Perry also took exception with how the Democratic National Committee exploited the “Mothers of the Movement,” comprised of several Black mothers who lost sons in recent years to high-profile cases of violence from police or, in the case of Trayvon Martin, a neighborhood watchman.

“I think the Mothers of the Movement of course have the right to support whichever candidate they want,” Perry said. “My concern is that we don’t have evidence that the DNC is really going to address the issue of premature violent death of Black people in a just and substantive way.

“The track record isn’t there,” Perry said. “So it felt manipulative to me, that they were pulling on our heartstrings, but the proof isn’t in the pudding as it were.”

In fairness, the Democratic Platform contains several passages that deal squarely with the issue of the use of excessive force by police.

For instance, the platform states that Democrats will “work with police chiefs to invest in training for officers on issues such as de-escalation and the creation of national guidelines for the appropriate use of force.”

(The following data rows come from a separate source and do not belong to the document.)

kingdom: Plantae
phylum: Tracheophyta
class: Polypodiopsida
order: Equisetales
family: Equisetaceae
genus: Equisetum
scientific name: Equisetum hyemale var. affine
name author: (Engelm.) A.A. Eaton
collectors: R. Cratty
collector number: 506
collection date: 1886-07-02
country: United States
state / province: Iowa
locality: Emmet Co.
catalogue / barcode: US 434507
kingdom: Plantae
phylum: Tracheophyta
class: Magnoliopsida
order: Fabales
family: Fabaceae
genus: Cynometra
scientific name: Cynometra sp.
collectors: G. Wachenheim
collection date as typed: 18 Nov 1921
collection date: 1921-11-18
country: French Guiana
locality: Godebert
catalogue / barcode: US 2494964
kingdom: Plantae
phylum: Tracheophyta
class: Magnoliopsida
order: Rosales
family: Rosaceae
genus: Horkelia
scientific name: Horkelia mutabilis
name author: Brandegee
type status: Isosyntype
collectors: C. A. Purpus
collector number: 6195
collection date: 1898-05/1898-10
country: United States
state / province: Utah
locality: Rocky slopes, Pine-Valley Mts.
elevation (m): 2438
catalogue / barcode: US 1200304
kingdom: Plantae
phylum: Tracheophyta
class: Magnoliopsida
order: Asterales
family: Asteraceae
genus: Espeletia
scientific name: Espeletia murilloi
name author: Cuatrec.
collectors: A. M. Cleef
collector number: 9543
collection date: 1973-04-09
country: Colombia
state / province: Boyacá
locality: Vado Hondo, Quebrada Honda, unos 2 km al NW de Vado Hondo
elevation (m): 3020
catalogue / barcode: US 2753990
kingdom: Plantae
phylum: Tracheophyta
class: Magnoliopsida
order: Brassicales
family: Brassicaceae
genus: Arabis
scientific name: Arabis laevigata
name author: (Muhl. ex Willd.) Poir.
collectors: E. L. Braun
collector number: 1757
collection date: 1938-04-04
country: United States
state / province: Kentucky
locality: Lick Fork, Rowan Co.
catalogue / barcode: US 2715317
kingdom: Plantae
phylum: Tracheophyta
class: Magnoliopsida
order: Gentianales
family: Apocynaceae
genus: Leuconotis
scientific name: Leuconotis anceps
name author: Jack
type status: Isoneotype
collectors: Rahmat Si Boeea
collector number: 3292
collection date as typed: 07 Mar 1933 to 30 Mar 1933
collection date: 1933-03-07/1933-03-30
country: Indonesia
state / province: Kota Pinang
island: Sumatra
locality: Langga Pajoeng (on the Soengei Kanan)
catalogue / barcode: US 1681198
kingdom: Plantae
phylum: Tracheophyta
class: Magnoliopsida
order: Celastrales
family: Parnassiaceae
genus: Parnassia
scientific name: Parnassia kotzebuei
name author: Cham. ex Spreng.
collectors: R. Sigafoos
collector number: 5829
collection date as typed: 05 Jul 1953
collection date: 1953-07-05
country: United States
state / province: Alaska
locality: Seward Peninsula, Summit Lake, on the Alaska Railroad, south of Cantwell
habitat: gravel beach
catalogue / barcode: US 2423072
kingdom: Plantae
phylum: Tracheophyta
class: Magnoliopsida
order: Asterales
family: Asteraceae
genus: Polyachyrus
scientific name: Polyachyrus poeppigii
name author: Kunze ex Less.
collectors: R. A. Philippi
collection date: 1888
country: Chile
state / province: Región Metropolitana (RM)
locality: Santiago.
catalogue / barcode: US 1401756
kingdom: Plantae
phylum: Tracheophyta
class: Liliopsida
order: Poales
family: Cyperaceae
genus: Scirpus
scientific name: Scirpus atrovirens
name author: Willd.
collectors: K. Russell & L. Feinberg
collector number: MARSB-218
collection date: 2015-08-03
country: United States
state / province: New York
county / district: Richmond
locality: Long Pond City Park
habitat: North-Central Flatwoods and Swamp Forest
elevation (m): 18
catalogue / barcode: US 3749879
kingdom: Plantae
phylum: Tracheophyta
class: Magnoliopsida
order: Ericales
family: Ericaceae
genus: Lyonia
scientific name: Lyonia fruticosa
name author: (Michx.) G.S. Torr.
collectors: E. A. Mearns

“We will encourage better police-community  relations, require the use  of body cameras, and stop the use of weapons of war that have no place in our communities,” the platform states. “We will end racial profiling that targets individuals solely on the basis of race, religion, ethnicity, or national origin, which is un-American and counterproductive.”

It calls further to report “national data on policing strategies and provide greater transparency and accountability.”

It also calls for the U.S. Department of Justice to “investigate all questionable or suspicious police-involved  shootings, and we will support states and localities who help make those investigations and prosecutions more transparent, including through reforming the grand jury process.”

The issue of police shootings of Black men is one that newly minted Howard University political science graduate student Karra McCray plans to examine further.

As an undergraduate at the University of South Carolina, McCray authored a paper titled “To Fear or Not to Fear: Examining How Unconscious Fears Affect Fear and Aggression in Police Officers Policing of African American Men.”

She presented the paper earlier this year at the National Conference of Black Political Scientists.

While many attribute the police shootings of Black men to racism, McCray took a slightly different tact in examining the literature and attributed the shootings to “racist-like motives” that are “driven by noncognitive biases” against Black men, although she said such biases go hand-in-hand with racism. Her paper calls for more research on things such as the kind of training that police receive during their time at police academies.

McCray too said, if she were serving as Obama’s speechwriter, she would have drawn a distinction between the perils faced by Black men versus those faced by the police.

“I feel like there are definitely parallels and similarities between the families of officers and the families of Black men. The difference is that the officers have chosen their profession and young Black men, they can’t remove their race,” McCray said. “They can’t go home and take off their uniform like the cops can.”